香水販売の「NOSE SHOP」を展開するNOSE SHOPは3月17日、東京証券取引所のプロ向け市場「TOKYO PRO Market」に上場した。
NOSE SHOPは海外ブランド香水の輸入販売を主力としたフレグランスなどのコスメ販売事業を手がける。世界中の個性豊かなニッチフレグランスを厳選して取り扱うセレクトショップ「NOSE SHOP」の実店舗を中核に、香りを軸としたECを含むリテール・体験事業を展開している。
EC売上は3億2191万円、EC比率は約17%
2025年6月期の売上高は前年比22.7%増の19億509万円。営業利益は同103.0%増の2億3011万円、経常利益は同103.3%増の2億2767万円、当期純利益は同107.6%増の1億6182万円と大幅な増収増益を達成している。

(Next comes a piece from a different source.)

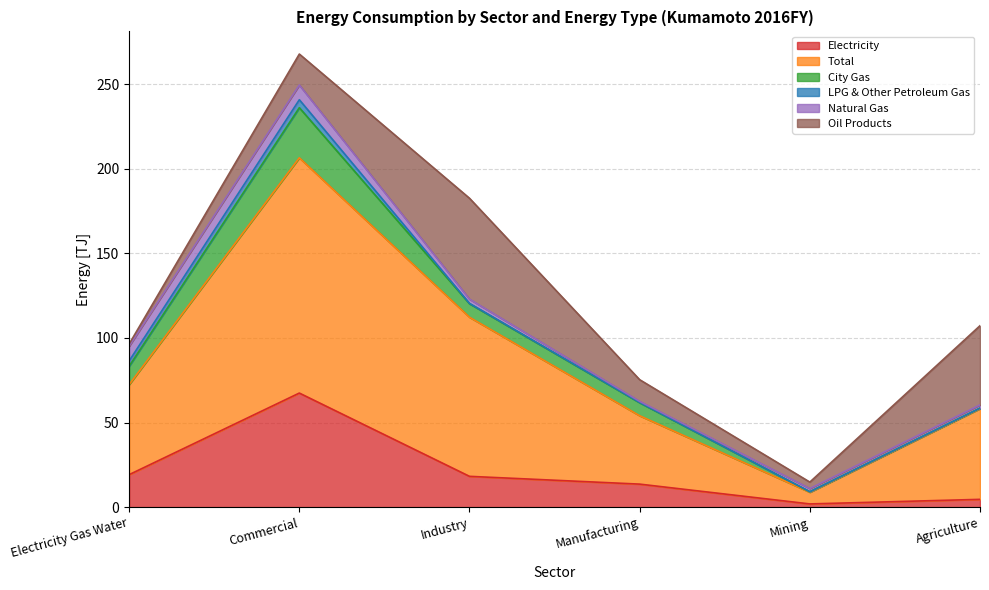

At which category is the sum across all series the highest?

Commercial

販売チャネル別の内訳は、直営店舗事業が同26.8%増の15億4435万円、EC事業が同12.7%増の3億2191万円、卸売事業が同21.3%減の3882万円だった。構成比は、直営店舗が約81.1%、ECが約16.9%、卸売が約2.0%。
2017年に「NOSE SHOP」1号店、以降全国へ展開
2011年7月、東京都渋谷区でオーガニックコスメの輸入販売を目的に「BIOTOPE」を設立し、2014年6月にイタリア発のフレグランスブランドの販売を開始。2017年8月、新宿ニュウマンに「NOSE SHOP」1号店を出店し、ニッチフレグランス専門店として本格展開を始めた。その後、2021年に関西、2022年に中部、2023年に北海道、2024年に九州へと進出し、全国へと店舗網を拡大している。2021年12月には社名をNOSE SHOPに変更し、本社を東京・渋谷に移転した。
ビジネスモデルは香水を「体験」と「提案」で売る
NOSE SHOPは香水を単に販売するのではなく、「香りを選ぶ体験」そのものを価値として提供することを掲げる。ニッチフレグランスは選択肢が多く、香りの好みも分かれやすい商材であるため、「厳選した品ぞろえ(セレクト)」と「提案」を通じて選びやすさを作る戦略を取る。
基幹事業の「NOSE SHOP」は世界各国から厳選した約90ブランド・1500種以上に及ぶ香水を取りそろえる。専門知識を有するスタッフによる接客と、各香水の背景にある物語や世界観を伝える売り場作りを通じて、顧客1人ひとりの最適な香り選びをサポートする。
試香体験を促進する店舗レイアウトや、ディスカバリーキット(少量サイズのセット)などの展開により、顧客の体験価値向上と購買機会を拡大。「NOSE SHOP」は15店舗を展開している。
また、香水に加え、リキッドソープ、ハンドクリーム、入浴剤、洗濯洗剤など、香りを日常生活に取り入れるためのプロダクトをそろえるオリジナルブランド「KO-GU」や、ブランド単独店、バー業態といった多角的な実店舗展開も進めている。
ECではAIが最適な香水をレコメンド
EC事業では、「NOSE SHOP」と「KO-GU」の公式オンラインストアを運営。実店舗と同等の商品情報に加え、香りの特徴や使用シーン、ブランド背景などのコンテンツを充実させ、オンライン上でも商品の比較・検討が容易な環境を整備している。
大規模な香水データベースを持つフランス企業FaPaが提供するAIツール「PERFUMIST」を導入。顧客が好みの香りの傾向やキーワードを選択することで、取扱製品の中からAIが最適な香水を提案するサービスを提供している。
多角的な実店舗展開、EC、卸売事業を組み合わせ、多様な顧客接点を構築。市場環境の変化や顧客嗜好の多様化に対し柔軟に対応するとともに、AI活用によるオンライン接客の強化など、実店舗とECを相互補完させるオムニチャネル運営によりLTV向上に取り組んでいる。
ECのテクノロジー活用を高度化、海外展開も視野
今後の展望は、国内における新規店舗出店や取扱ブランドごとの販売強化、新業態の拡張を通じて、拡大するニッチフレグランス市場でのシェア獲得を推進していく。
EC事業と卸売事業では、AIなどテクノロジー活用の高度化やパートナー連携の強化を進め、より効率的な事業運営と顧客体験の向上をめざす。中長期的には、国内で培った香り関連事業のノウハウを活用し、海外市場への展開も視野に入れている。香りの総合リテールプラットフォームへの発展を図るとしている。
なお2025年12月31日現在の従業員数は77人で、臨時雇用者数(パートタイマーを含み、派遣社員を除く)は年間平均63人。平均年齢は29.6歳、平均勤続年数は2.6年、平均年間給与は432万4000円(賞与および基準外賃金を含む)。